THE TASK:
Transcribe the listing that follows exactly, from its first line to its last.

DATASET:
· · · · · · ·

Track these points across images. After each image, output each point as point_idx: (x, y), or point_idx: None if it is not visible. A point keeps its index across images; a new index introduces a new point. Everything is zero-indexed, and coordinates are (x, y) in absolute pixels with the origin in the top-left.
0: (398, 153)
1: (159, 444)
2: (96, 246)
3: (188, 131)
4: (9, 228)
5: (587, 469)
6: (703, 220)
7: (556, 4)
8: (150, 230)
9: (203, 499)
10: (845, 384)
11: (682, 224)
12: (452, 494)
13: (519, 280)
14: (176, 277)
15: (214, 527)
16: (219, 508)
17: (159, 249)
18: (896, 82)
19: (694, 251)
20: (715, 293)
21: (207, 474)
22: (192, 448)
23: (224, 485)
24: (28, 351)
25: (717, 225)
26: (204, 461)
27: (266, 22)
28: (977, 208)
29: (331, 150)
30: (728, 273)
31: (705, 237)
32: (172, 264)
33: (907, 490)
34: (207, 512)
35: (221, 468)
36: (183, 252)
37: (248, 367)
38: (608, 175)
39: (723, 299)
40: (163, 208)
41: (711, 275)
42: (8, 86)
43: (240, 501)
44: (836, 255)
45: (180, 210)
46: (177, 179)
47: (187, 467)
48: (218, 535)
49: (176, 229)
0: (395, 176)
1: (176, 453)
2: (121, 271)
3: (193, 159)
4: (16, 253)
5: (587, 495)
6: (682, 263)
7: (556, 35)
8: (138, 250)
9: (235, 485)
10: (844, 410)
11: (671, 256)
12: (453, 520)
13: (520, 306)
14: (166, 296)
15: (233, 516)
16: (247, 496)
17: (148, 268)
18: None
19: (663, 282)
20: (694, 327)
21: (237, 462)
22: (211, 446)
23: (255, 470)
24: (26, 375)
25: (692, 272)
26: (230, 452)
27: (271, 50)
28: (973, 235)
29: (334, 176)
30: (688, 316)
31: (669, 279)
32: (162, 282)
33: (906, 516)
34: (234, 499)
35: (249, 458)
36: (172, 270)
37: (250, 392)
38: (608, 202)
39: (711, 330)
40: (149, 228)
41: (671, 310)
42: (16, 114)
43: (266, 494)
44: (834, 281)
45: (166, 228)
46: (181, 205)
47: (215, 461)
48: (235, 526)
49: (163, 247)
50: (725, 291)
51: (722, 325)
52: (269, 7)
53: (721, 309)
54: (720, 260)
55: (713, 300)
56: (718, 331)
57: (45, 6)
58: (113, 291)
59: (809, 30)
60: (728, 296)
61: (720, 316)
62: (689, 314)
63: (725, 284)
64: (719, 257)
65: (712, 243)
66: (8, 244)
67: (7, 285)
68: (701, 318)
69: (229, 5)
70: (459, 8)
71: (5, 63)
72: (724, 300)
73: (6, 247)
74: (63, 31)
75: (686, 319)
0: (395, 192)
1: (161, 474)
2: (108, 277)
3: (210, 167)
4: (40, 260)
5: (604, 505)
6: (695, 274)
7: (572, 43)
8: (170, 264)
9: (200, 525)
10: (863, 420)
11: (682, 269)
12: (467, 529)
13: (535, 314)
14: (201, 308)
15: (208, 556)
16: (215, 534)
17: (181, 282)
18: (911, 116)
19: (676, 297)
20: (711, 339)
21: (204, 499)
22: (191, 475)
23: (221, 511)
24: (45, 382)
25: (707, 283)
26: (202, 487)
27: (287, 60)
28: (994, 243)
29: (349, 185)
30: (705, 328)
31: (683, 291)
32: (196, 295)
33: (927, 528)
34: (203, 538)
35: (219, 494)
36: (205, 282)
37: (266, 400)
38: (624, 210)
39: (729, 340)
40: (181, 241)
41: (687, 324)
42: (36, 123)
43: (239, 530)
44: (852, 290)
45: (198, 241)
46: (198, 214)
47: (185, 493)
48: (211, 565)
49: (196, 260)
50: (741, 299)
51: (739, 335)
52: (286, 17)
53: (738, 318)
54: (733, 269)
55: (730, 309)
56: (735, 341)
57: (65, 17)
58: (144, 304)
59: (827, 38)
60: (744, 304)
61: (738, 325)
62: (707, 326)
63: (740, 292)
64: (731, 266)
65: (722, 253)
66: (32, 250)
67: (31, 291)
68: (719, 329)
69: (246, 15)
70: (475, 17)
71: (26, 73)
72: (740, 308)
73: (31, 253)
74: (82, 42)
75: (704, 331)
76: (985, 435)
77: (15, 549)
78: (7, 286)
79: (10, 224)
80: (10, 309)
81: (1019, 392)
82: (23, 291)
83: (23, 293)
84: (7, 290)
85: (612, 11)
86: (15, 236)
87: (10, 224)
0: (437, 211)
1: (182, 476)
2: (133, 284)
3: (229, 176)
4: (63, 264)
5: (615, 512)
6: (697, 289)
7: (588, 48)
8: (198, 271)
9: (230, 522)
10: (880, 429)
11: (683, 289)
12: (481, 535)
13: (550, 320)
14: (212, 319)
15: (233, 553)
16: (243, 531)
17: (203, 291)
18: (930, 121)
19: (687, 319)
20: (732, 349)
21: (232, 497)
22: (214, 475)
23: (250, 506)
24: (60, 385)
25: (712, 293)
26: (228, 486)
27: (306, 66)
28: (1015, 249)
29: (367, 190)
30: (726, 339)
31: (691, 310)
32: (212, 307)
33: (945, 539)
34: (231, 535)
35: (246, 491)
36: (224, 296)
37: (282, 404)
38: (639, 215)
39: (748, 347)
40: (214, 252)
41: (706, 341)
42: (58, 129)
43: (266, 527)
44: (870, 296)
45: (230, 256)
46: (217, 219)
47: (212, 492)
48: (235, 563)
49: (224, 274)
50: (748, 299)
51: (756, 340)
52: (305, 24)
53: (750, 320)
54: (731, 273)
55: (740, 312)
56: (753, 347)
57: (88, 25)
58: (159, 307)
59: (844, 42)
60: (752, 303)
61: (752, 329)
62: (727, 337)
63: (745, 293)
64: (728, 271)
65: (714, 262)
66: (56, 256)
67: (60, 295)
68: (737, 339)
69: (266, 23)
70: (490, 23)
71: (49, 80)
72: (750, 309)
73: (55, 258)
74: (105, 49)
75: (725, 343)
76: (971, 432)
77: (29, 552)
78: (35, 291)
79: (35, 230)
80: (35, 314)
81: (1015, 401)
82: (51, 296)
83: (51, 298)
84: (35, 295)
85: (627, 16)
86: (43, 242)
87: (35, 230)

· · · · · · ·

TASK ANSWER:
Track these points across images. After each image, output each point as point_idx: (x, y), or point_idx: None if it is not visible. A point keeps its index across images; a new index introduces a new point. Everything is zero-indexed, and coordinates are (x, y) in absolute pixels with the origin in the top-left.
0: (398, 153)
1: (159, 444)
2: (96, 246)
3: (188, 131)
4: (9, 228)
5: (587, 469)
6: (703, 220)
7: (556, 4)
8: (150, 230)
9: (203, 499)
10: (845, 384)
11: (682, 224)
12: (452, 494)
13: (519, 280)
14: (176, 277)
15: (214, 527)
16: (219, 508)
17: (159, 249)
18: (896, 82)
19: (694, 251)
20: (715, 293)
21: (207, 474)
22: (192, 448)
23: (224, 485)
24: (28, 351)
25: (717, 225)
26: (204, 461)
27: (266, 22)
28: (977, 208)
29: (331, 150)
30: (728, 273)
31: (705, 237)
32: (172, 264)
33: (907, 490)
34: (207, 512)
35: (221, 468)
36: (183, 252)
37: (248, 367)
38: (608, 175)
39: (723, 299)
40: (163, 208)
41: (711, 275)
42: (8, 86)
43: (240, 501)
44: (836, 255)
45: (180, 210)
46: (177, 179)
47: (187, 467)
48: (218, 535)
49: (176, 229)
0: (395, 176)
1: (176, 453)
2: (121, 271)
3: (193, 159)
4: (16, 253)
5: (587, 495)
6: (682, 263)
7: (556, 35)
8: (138, 250)
9: (235, 485)
10: (844, 410)
11: (671, 256)
12: (453, 520)
13: (520, 306)
14: (166, 296)
15: (233, 516)
16: (247, 496)
17: (148, 268)
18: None
19: (663, 282)
20: (694, 327)
21: (237, 462)
22: (211, 446)
23: (255, 470)
24: (26, 375)
25: (692, 272)
26: (230, 452)
27: (271, 50)
28: (973, 235)
29: (334, 176)
30: (688, 316)
31: (669, 279)
32: (162, 282)
33: (906, 516)
34: (234, 499)
35: (249, 458)
36: (172, 270)
37: (250, 392)
38: (608, 202)
39: (711, 330)
40: (149, 228)
41: (671, 310)
42: (16, 114)
43: (266, 494)
44: (834, 281)
45: (166, 228)
46: (181, 205)
47: (215, 461)
48: (235, 526)
49: (163, 247)
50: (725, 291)
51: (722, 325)
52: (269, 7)
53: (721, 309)
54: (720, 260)
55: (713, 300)
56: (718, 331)
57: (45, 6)
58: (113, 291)
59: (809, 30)
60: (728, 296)
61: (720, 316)
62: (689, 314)
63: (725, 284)
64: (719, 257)
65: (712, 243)
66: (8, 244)
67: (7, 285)
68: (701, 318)
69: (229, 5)
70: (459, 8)
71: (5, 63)
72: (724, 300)
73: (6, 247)
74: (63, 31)
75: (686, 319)
0: (395, 192)
1: (161, 474)
2: (108, 277)
3: (210, 167)
4: (40, 260)
5: (604, 505)
6: (695, 274)
7: (572, 43)
8: (170, 264)
9: (200, 525)
10: (863, 420)
11: (682, 269)
12: (467, 529)
13: (535, 314)
14: (201, 308)
15: (208, 556)
16: (215, 534)
17: (181, 282)
18: (911, 116)
19: (676, 297)
20: (711, 339)
21: (204, 499)
22: (191, 475)
23: (221, 511)
24: (45, 382)
25: (707, 283)
26: (202, 487)
27: (287, 60)
28: (994, 243)
29: (349, 185)
30: (705, 328)
31: (683, 291)
32: (196, 295)
33: (927, 528)
34: (203, 538)
35: (219, 494)
36: (205, 282)
37: (266, 400)
38: (624, 210)
39: (729, 340)
40: (181, 241)
41: (687, 324)
42: (36, 123)
43: (239, 530)
44: (852, 290)
45: (198, 241)
46: (198, 214)
47: (185, 493)
48: (211, 565)
49: (196, 260)
50: (741, 299)
51: (739, 335)
52: (286, 17)
53: (738, 318)
54: (733, 269)
55: (730, 309)
56: (735, 341)
57: (65, 17)
58: (144, 304)
59: (827, 38)
60: (744, 304)
61: (738, 325)
62: (707, 326)
63: (740, 292)
64: (731, 266)
65: (722, 253)
66: (32, 250)
67: (31, 291)
68: (719, 329)
69: (246, 15)
70: (475, 17)
71: (26, 73)
72: (740, 308)
73: (31, 253)
74: (82, 42)
75: (704, 331)
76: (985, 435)
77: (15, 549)
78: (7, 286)
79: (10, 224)
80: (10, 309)
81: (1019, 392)
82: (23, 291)
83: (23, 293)
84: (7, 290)
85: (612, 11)
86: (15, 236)
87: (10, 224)
0: (437, 211)
1: (182, 476)
2: (133, 284)
3: (229, 176)
4: (63, 264)
5: (615, 512)
6: (697, 289)
7: (588, 48)
8: (198, 271)
9: (230, 522)
10: (880, 429)
11: (683, 289)
12: (481, 535)
13: (550, 320)
14: (212, 319)
15: (233, 553)
16: (243, 531)
17: (203, 291)
18: (930, 121)
19: (687, 319)
20: (732, 349)
21: (232, 497)
22: (214, 475)
23: (250, 506)
24: (60, 385)
25: (712, 293)
26: (228, 486)
27: (306, 66)
28: (1015, 249)
29: (367, 190)
30: (726, 339)
31: (691, 310)
32: (212, 307)
33: (945, 539)
34: (231, 535)
35: (246, 491)
36: (224, 296)
37: (282, 404)
38: (639, 215)
39: (748, 347)
40: (214, 252)
41: (706, 341)
42: (58, 129)
43: (266, 527)
44: (870, 296)
45: (230, 256)
46: (217, 219)
47: (212, 492)
48: (235, 563)
49: (224, 274)
50: (748, 299)
51: (756, 340)
52: (305, 24)
53: (750, 320)
54: (731, 273)
55: (740, 312)
56: (753, 347)
57: (88, 25)
58: (159, 307)
59: (844, 42)
60: (752, 303)
61: (752, 329)
62: (727, 337)
63: (745, 293)
64: (728, 271)
65: (714, 262)
66: (56, 256)
67: (60, 295)
68: (737, 339)
69: (266, 23)
70: (490, 23)
71: (49, 80)
72: (750, 309)
73: (55, 258)
74: (105, 49)
75: (725, 343)
76: (971, 432)
77: (29, 552)
78: (35, 291)
79: (35, 230)
80: (35, 314)
81: (1015, 401)
82: (51, 296)
83: (51, 298)
84: (35, 295)
85: (627, 16)
86: (43, 242)
87: (35, 230)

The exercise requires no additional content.